• TASK PROMPT
Copy the following material word for word, reproducing every line in the order given.

• SOURCE RECORDS
===============

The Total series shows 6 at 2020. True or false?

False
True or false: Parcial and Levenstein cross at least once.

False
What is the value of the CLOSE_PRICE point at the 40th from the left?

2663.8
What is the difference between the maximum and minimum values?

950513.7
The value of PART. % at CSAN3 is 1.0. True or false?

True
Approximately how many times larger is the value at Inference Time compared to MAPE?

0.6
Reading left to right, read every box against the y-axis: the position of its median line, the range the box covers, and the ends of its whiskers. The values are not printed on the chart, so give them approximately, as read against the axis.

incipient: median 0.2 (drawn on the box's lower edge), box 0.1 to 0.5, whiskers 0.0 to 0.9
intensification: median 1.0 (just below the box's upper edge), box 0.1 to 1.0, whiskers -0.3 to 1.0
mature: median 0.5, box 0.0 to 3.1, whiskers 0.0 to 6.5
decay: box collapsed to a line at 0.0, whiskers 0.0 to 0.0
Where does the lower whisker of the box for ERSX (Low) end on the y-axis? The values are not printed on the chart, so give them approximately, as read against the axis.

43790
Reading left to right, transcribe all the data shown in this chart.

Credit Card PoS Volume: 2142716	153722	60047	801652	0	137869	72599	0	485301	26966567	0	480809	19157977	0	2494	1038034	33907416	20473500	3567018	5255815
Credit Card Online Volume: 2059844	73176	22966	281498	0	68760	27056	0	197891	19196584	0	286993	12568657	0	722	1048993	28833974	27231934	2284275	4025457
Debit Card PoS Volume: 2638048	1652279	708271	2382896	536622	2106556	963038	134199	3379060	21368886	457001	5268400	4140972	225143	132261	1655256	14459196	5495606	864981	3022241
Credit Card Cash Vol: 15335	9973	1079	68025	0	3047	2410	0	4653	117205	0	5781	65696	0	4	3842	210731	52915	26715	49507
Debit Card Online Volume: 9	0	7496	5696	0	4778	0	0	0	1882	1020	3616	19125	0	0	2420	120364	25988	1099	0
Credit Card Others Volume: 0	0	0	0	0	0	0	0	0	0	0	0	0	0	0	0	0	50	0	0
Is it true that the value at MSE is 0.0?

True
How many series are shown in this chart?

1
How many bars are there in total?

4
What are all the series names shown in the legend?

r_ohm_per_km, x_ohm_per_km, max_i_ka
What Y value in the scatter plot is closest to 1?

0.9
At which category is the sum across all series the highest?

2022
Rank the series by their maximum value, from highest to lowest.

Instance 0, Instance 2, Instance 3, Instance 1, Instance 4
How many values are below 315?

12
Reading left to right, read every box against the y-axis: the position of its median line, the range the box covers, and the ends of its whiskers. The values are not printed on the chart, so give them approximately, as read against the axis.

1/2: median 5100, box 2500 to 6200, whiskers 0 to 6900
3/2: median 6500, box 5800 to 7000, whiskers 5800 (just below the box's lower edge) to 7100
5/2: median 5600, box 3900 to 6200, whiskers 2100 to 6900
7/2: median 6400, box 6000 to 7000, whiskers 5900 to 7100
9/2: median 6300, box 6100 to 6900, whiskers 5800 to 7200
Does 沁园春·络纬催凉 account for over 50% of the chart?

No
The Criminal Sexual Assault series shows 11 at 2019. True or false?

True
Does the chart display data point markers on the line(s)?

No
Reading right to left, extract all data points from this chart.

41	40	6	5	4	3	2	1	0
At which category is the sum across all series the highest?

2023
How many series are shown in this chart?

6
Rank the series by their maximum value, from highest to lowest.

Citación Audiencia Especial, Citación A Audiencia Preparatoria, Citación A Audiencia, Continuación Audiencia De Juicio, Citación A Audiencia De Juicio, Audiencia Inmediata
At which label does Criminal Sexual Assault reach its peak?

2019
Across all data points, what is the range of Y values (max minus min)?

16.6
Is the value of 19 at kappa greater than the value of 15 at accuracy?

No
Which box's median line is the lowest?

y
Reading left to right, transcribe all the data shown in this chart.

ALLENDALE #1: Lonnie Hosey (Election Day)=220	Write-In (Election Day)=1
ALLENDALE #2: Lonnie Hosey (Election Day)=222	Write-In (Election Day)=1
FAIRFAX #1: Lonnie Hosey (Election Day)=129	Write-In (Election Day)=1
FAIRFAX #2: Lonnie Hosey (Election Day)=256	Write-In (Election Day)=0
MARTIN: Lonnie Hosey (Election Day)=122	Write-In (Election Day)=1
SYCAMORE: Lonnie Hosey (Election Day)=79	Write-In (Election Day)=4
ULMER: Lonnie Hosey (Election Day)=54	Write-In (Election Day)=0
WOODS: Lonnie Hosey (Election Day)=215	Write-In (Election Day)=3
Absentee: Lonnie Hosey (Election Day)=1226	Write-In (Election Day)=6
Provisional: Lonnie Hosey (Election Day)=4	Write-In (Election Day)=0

===============

• SOLUTION TO THIS PROBLEM
The Total series shows 6 at 2020. True or false?

False
True or false: Parcial and Levenstein cross at least once.

False
What is the value of the CLOSE_PRICE point at the 40th from the left?

2663.8
What is the difference between the maximum and minimum values?

950513.7
The value of PART. % at CSAN3 is 1.0. True or false?

True
Approximately how many times larger is the value at Inference Time compared to MAPE?

0.6
Reading left to right, read every box against the y-axis: the position of its median line, the range the box covers, and the ends of its whiskers. The values are not printed on the chart, so give them approximately, as read against the axis.

incipient: median 0.2 (drawn on the box's lower edge), box 0.1 to 0.5, whiskers 0.0 to 0.9
intensification: median 1.0 (just below the box's upper edge), box 0.1 to 1.0, whiskers -0.3 to 1.0
mature: median 0.5, box 0.0 to 3.1, whiskers 0.0 to 6.5
decay: box collapsed to a line at 0.0, whiskers 0.0 to 0.0
Where does the lower whisker of the box for ERSX (Low) end on the y-axis? The values are not printed on the chart, so give them approximately, as read against the axis.

43790
Reading left to right, transcribe all the data shown in this chart.

Credit Card PoS Volume: 2142716	153722	60047	801652	0	137869	72599	0	485301	26966567	0	480809	19157977	0	2494	1038034	33907416	20473500	3567018	5255815
Credit Card Online Volume: 2059844	73176	22966	281498	0	68760	27056	0	197891	19196584	0	286993	12568657	0	722	1048993	28833974	27231934	2284275	4025457
Debit Card PoS Volume: 2638048	1652279	708271	2382896	536622	2106556	963038	134199	3379060	21368886	457001	5268400	4140972	225143	132261	1655256	14459196	5495606	864981	3022241
Credit Card Cash Vol: 15335	9973	1079	68025	0	3047	2410	0	4653	117205	0	5781	65696	0	4	3842	210731	52915	26715	49507
Debit Card Online Volume: 9	0	7496	5696	0	4778	0	0	0	1882	1020	3616	19125	0	0	2420	120364	25988	1099	0
Credit Card Others Volume: 0	0	0	0	0	0	0	0	0	0	0	0	0	0	0	0	0	50	0	0
Is it true that the value at MSE is 0.0?

True
How many series are shown in this chart?

1
How many bars are there in total?

4
What are all the series names shown in the legend?

r_ohm_per_km, x_ohm_per_km, max_i_ka
What Y value in the scatter plot is closest to 1?

0.9
At which category is the sum across all series the highest?

2022
Rank the series by their maximum value, from highest to lowest.

Instance 0, Instance 2, Instance 3, Instance 1, Instance 4
How many values are below 315?

12
Reading left to right, read every box against the y-axis: the position of its median line, the range the box covers, and the ends of its whiskers. The values are not printed on the chart, so give them approximately, as read against the axis.

1/2: median 5100, box 2500 to 6200, whiskers 0 to 6900
3/2: median 6500, box 5800 to 7000, whiskers 5800 (just below the box's lower edge) to 7100
5/2: median 5600, box 3900 to 6200, whiskers 2100 to 6900
7/2: median 6400, box 6000 to 7000, whiskers 5900 to 7100
9/2: median 6300, box 6100 to 6900, whiskers 5800 to 7200
Does 沁园春·络纬催凉 account for over 50% of the chart?

No
The Criminal Sexual Assault series shows 11 at 2019. True or false?

True
Does the chart display data point markers on the line(s)?

No
Reading right to left, extract all data points from this chart.

41	40	6	5	4	3	2	1	0
At which category is the sum across all series the highest?

2023
How many series are shown in this chart?

6
Rank the series by their maximum value, from highest to lowest.

Citación Audiencia Especial, Citación A Audiencia Preparatoria, Citación A Audiencia, Continuación Audiencia De Juicio, Citación A Audiencia De Juicio, Audiencia Inmediata
At which label does Criminal Sexual Assault reach its peak?

2019
Across all data points, what is the range of Y values (max minus min)?

16.6
Is the value of 19 at kappa greater than the value of 15 at accuracy?

No
Which box's median line is the lowest?

y
Reading left to right, transcribe all the data shown in this chart.

ALLENDALE #1: Lonnie Hosey (Election Day)=220	Write-In (Election Day)=1
ALLENDALE #2: Lonnie Hosey (Election Day)=222	Write-In (Election Day)=1
FAIRFAX #1: Lonnie Hosey (Election Day)=129	Write-In (Election Day)=1
FAIRFAX #2: Lonnie Hosey (Election Day)=256	Write-In (Election Day)=0
MARTIN: Lonnie Hosey (Election Day)=122	Write-In (Election Day)=1
SYCAMORE: Lonnie Hosey (Election Day)=79	Write-In (Election Day)=4
ULMER: Lonnie Hosey (Election Day)=54	Write-In (Election Day)=0
WOODS: Lonnie Hosey (Election Day)=215	Write-In (Election Day)=3
Absentee: Lonnie Hosey (Election Day)=1226	Write-In (Election Day)=6
Provisional: Lonnie Hosey (Election Day)=4	Write-In (Election Day)=0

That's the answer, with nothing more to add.